O zumbido de moscas pretas demora a aparecer em “Cidade de Asfalto”, mas uma vez que se instala, ninguém deixa de o associar à penosa vida de Ollie Cross, um jovem socorrista do Colorado em Nova York, que aceita esse emprego enquanto não consegue aprovação no vestibular de medicina. O protagonista do conto “Black Flies” (2008), de Shannon Burke, é o mestre de cerimônia de situações violentas de natureza diversa, em maior ou menor grau, bem ao gosto de Jean-Stephane Sauvaire, que as consegue traduzir à perfeição em cenas ora angustiantes, ora repulsivas, todas com o poder de fomentar no espectador um sentimento em comum. Sauvaire, um arguto observador da feiura da vida, realça em seu filme tudo quanto soaria apelativo em qualquer outro enredo, mesmo naqueles assumidamente escatológicos, convencendo o público da necessidade do choque.

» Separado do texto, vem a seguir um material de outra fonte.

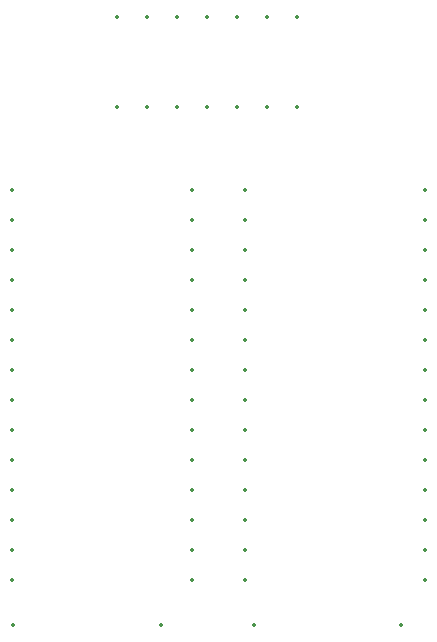
<source format=gbo>
%TF.GenerationSoftware,KiCad,Pcbnew,8.0.6+1*%
%TF.CreationDate,2024-12-27T19:01:20+01:00*%
%TF.ProjectId,QL_ROM_Cartridge_original,514c5f52-4f4d-45f4-9361-727472696467,0*%
%TF.SameCoordinates,Original*%
%TF.FileFunction,Legend,Bot*%
%TF.FilePolarity,Positive*%
%FSLAX46Y46*%
G04 Gerber Fmt 4.6, Leading zero omitted, Abs format (unit mm)*
G04 Created by KiCad (PCBNEW 8.0.6+1) date 2024-12-27 19:01:20*
%MOMM*%
%LPD*%
G01*
G04 APERTURE LIST*
%ADD10C,0.350000*%
G04 APERTURE END LIST*
D10*
X37465000Y34290000D03*
X37465000Y36830000D03*
X37465000Y39370000D03*
X37465000Y41910000D03*
X37465000Y44450000D03*
X37465000Y46990000D03*
X37465000Y49530000D03*
X37465000Y52070000D03*
X37465000Y54610000D03*
X37465000Y57150000D03*
X37465000Y59690000D03*
X37465000Y62230000D03*
X37465000Y64770000D03*
X37465000Y67310000D03*
X22225000Y67310000D03*
X22225000Y64770000D03*
X22225000Y62230000D03*
X22225000Y59690000D03*
X22225000Y57150000D03*
X22225000Y54610000D03*
X22225000Y52070000D03*
X22225000Y49530000D03*
X22225000Y46990000D03*
X22225000Y44450000D03*
X22225000Y41910000D03*
X22225000Y39370000D03*
X22225000Y36830000D03*
X22225000Y34290000D03*
X17785000Y34300000D03*
X17785000Y36840000D03*
X17785000Y39380000D03*
X17785000Y41920000D03*
X17785000Y44460000D03*
X17785000Y47000000D03*
X17785000Y49540000D03*
X17785000Y52080000D03*
X17785000Y54620000D03*
X17785000Y57160000D03*
X17785000Y59700000D03*
X17785000Y62240000D03*
X17785000Y64780000D03*
X17785000Y67320000D03*
X2545000Y67320000D03*
X2545000Y64780000D03*
X2545000Y62240000D03*
X2545000Y59700000D03*
X2545000Y57160000D03*
X2545000Y54620000D03*
X2545000Y52080000D03*
X2545000Y49540000D03*
X2545000Y47000000D03*
X2545000Y44460000D03*
X2545000Y41920000D03*
X2545000Y39380000D03*
X2545000Y36840000D03*
X2545000Y34300000D03*
X2620000Y30480000D03*
X15120000Y30480000D03*
X35460000Y30480000D03*
X22960000Y30480000D03*
X11430000Y74295000D03*
X13970000Y74295000D03*
X16510000Y74295000D03*
X19050000Y74295000D03*
X21590000Y74295000D03*
X24130000Y74295000D03*
X26670000Y74295000D03*
X26670000Y81915000D03*
X24130000Y81915000D03*
X21590000Y81915000D03*
X19050000Y81915000D03*
X16510000Y81915000D03*
X13970000Y81915000D03*
X11430000Y81915000D03*
M02*

</source>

Não é preciso conhecer na pele as desventuras de alguém como Ollie para se identificar com o roteiro de Ben Mac Brown e Ryan King, desfiado por Sauvaire de forma a elaborar uma escala cronológica do avanço e do retrocesso do anti-herói, um fluxo tão marcado pela dialética que pode tornar-se vertiginoso em um ou outro lance. Tal impressão não é por acaso, e o vaivém da ambulância, despencando-se pelas ruas do Brooklyn atrás de estropiados por faca ou tiro, arremata a estratégia. No primeiro atendimento, ele e o parceiro, o veterano Gene Rutkovsky, resgatam um homem negro alvejado num beco escuro qualquer, e ao chegar ao hospital têm de lidar com a insensível burocracia dos formulários e com a revolta dos parentes e amigos, que não raro voltam-se contra os dois. Quando o dia amanhece e ele finalmente pode ir para casa, uma república miserável em Chinatown, começa a segunda etapa de sua luta pela sobrevivência.
Pouco depois, o diretor esmiúça as zonas cinzentas de Ollie e Rut, mergulhando na intimidade de cada um com cautela, até que estejam os dois amalgamados em sua tristeza, suas vulnerabilidades e seu amor oblíquo pelo que fazem. Se o novato parece forçar-se a admitir que o trabalho é mais que uma maneira de ganhar a vida, sair da cama todos os dias para receber insultos de velhas tatuadas, meter a mão em vísceras expostas e presenciar brigas de gângsteres adolescentes pelo domínio da boca de fumo é a razão de viver do paramédico mais experiente. A certa altura, Ollie arruma uma namorada, a mãe solo vivida por Raquel Nave, que acaba perdendo na esteira de um gesto impensado na cama — sua única válvula de escape —, ao passo que Rut visita a ex-mulher, a personagem de Katherine Waterson, e a filha, Sylvie, antes de o diretor conduzir seu filme para um dilema moral também relacionado a famílias atípicas e disfuncionais, ancorado pela boxeadora Kali Reis na pele de Nia, uma ex-viciada em heroína soropositiva que dá a luz uma criança aparentemente natimorta.
Esse último golpe é o grande pulo do gato do filme. É por meio dele que Sauvaire decide explicar lacunas na personalidade de Rut, confrontado de igual para igual por Ollie. É quando Sean Penn e Tye Sheridan justificam terem sido escalados para uma produção que conta com um vasto elenco de coadjuvantes com Mike Tyson (!) à frente, malgrado a excelente atuação de Reis numa volta ao episódio do parto. Como diz o Lafontaine de Michael Pitt, uma dessas muitas figuras sombrias do longa, depois de uma subtrama horrenda envolvendo um pit bull, talvez o Céu não exista, mas as portas do inferno abrem-se todos os dias, impreterivelmente. No fundo, Ollie sempre o soube.